For now, I’m still inclined to believe North Andover School officials went overboard with the punishment.

The truth, whatever it is, always comes out in the end, so we’ll have to wait and see.

Erin Cox

{ 2 comments… read them below or add one }

Karen October 19, 2013 at 11:12 am

As a high school teacher in Texas, this story is interesting. Upon reading the first article there were many elements which were unclear, as were the three other articles I read on the same subject. Here are my observations:

1. I’m glad I don’t teach in Massachusetts. The connection between what happens out of school versus what happens in school makes teachers and coaches the policemen of children who are not in their control most of the time.

2. The school was verbatim following a policy which governs extracurricular athletics in Massachusetts. And they aren’t backing down, which is odd for a school because typically schools cave under pressure. Lawsuits are expensive and tend to make the institution look really stupid. (And very well might lead to an administrator getting fired.)

3. The family of the girl is espousing many points which aren’t concretely proven. That might be the fault of the media, but it is bothersome to me because these points are consistently unproven.

4. The police officer sent an email confirming she wasn’t drunk. The “summons” (I’m assuming is synonymous for “ticket”) was for “minor in possession”. Those two things are different. The extra curricular athletic policy in Massachusetts doesn’t differentiate between inebriation and possession either.

5. This totally could have happened to me twenty years ago.

6. There’s a video somewhere. In teenage culture everything is on video these days. Who knows what is shows. Probably said video lives in someone’s phone, as opposed to the World Wide Web, because teenagers who film everything realize the power of video, the societal rules of mean girls which governs it and them, and the significance of palpable drama, so such things are often kept very close within the culture, at least in their minds.
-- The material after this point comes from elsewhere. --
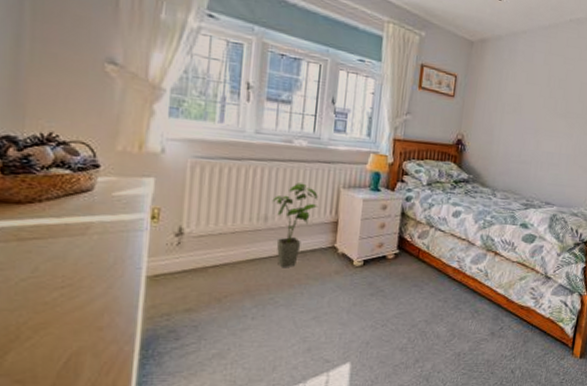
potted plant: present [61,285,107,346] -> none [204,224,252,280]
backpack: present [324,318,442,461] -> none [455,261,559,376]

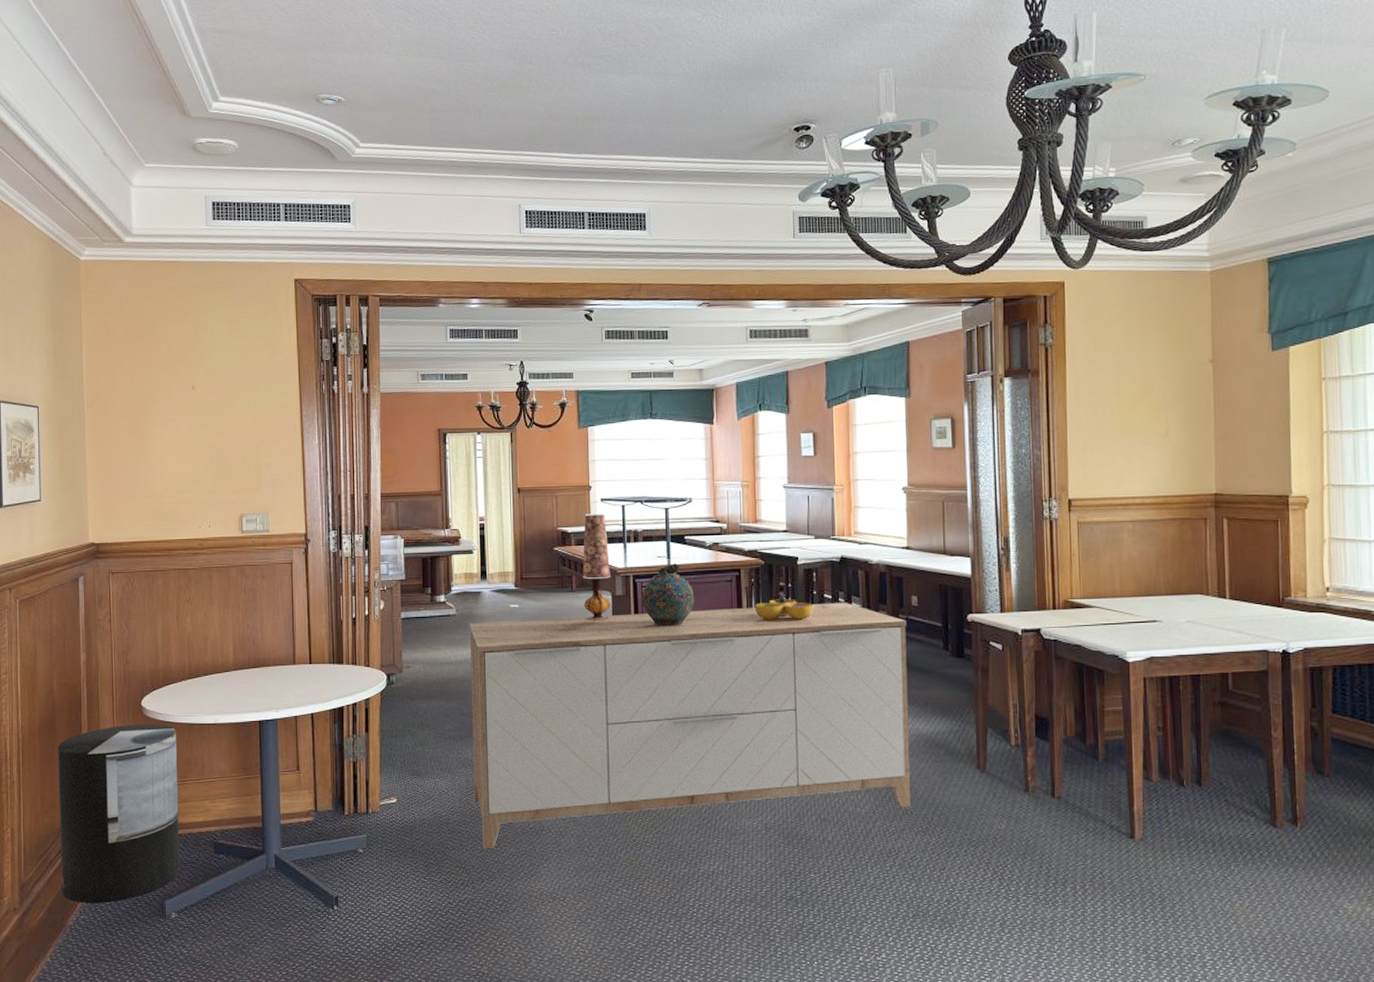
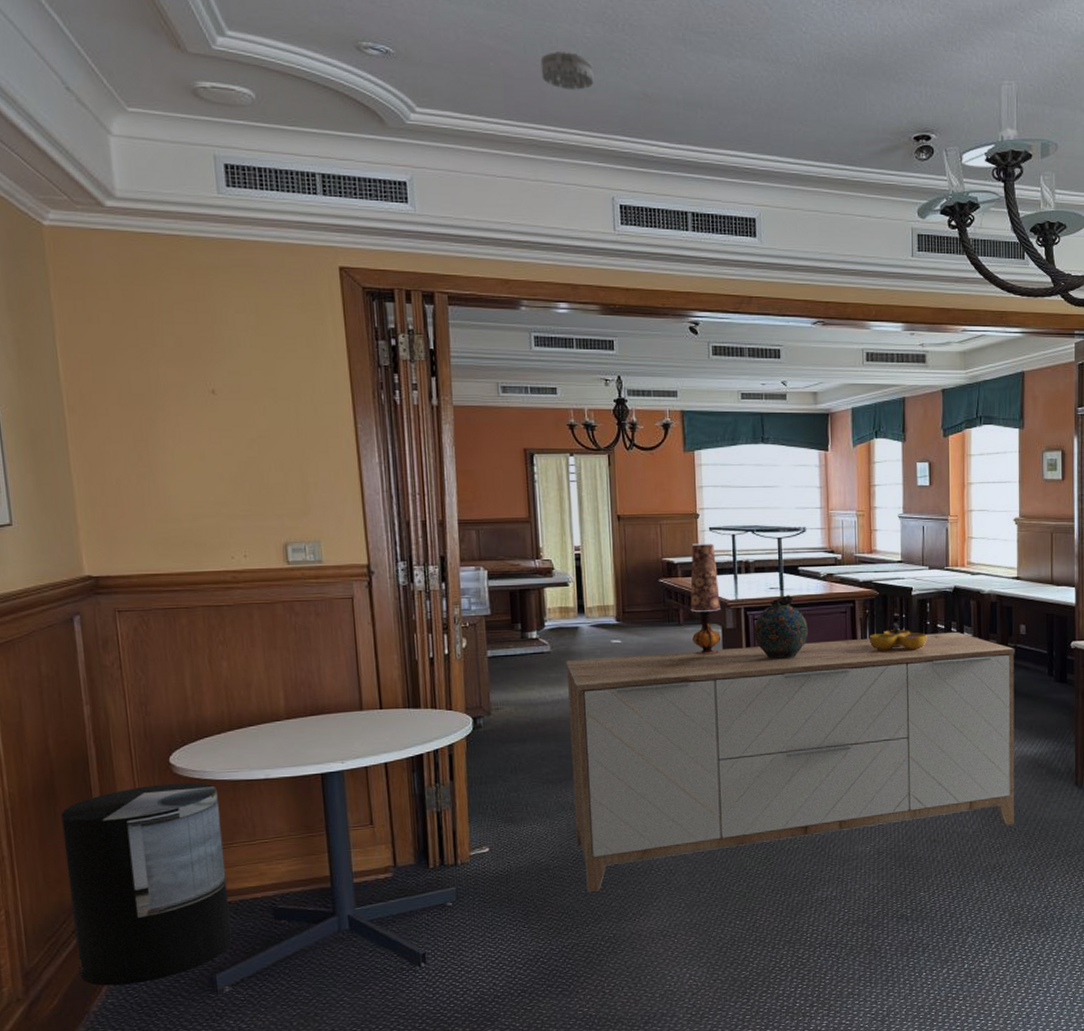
smoke detector: none [461,85,506,117] -> present [540,52,594,90]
7. Notice I said “at least in their minds”. That culture talks constantly and isn’t particularly careful. And if the adults have an ear out, someone got the information, FYIed the boss, the boss now has a copy of the video, and the owner of it will stay anonymous because he/ she is a minor and will be protected, unless a judge “demands” to know who did the filming and wants it shared with all parties. Probably it won’t get that far because once everyone knows there is a video for sure and the school has it, this issue will magically disappear.
And if the girl has enemies, the whole thing now becomes a teenage pilgrimage of “right” and that video was volunteered to the proper authorities. Either way, we won’t know and the story will disappear once all the information is disclosed.

8. I keep hearing about a “lost scholarship”. No article speaks of a lost scholarship. I’m assuming the parent is concerned about the potential for losing an athletic scholarship, which is probably what everything boils down to anyway: money. The reality is this: if the kid is talented, and her grades are good, and she/ HER FAMILY isn’t difficult, the coaches and the school will make it happen. Scholarship athletes make high schools look good. Win/ win for everyone.

9. I hate it when parents talk openly about their children being “emotionally fragile”. True or not, I don’t think it’s healthy for kids to hear their parents say they are weak. Instead, I’d rather have a parent say, “My child is an emotional badass, has strength of character to persevere, and this is wrong and we are fighting because that is what strong people do”, true or not.

10. Honestly, I think we are missing the bigger picture because someone is freaking out about a six-game suspension: underage drinking is a serious problem in the United States. I could go on and on about this, but I’ll save it for my own blog! 🙂

Bill, I love the OCD diaries. I can’t remember how I discovered it, but I love your perspective and although I’m not OCD, I have my own demons and totally identify with much of your discussion often. Keep writing and totally keep the heavy metal theme music. It’s awesome!


BC January 13, 2014 at 1:00 pm

As I’ve said before, when have you ever seen a case where the poor victim isn’t by the lawyer’s side telling her story to the media. In this case, you have never seen Erin Cox talk to the media.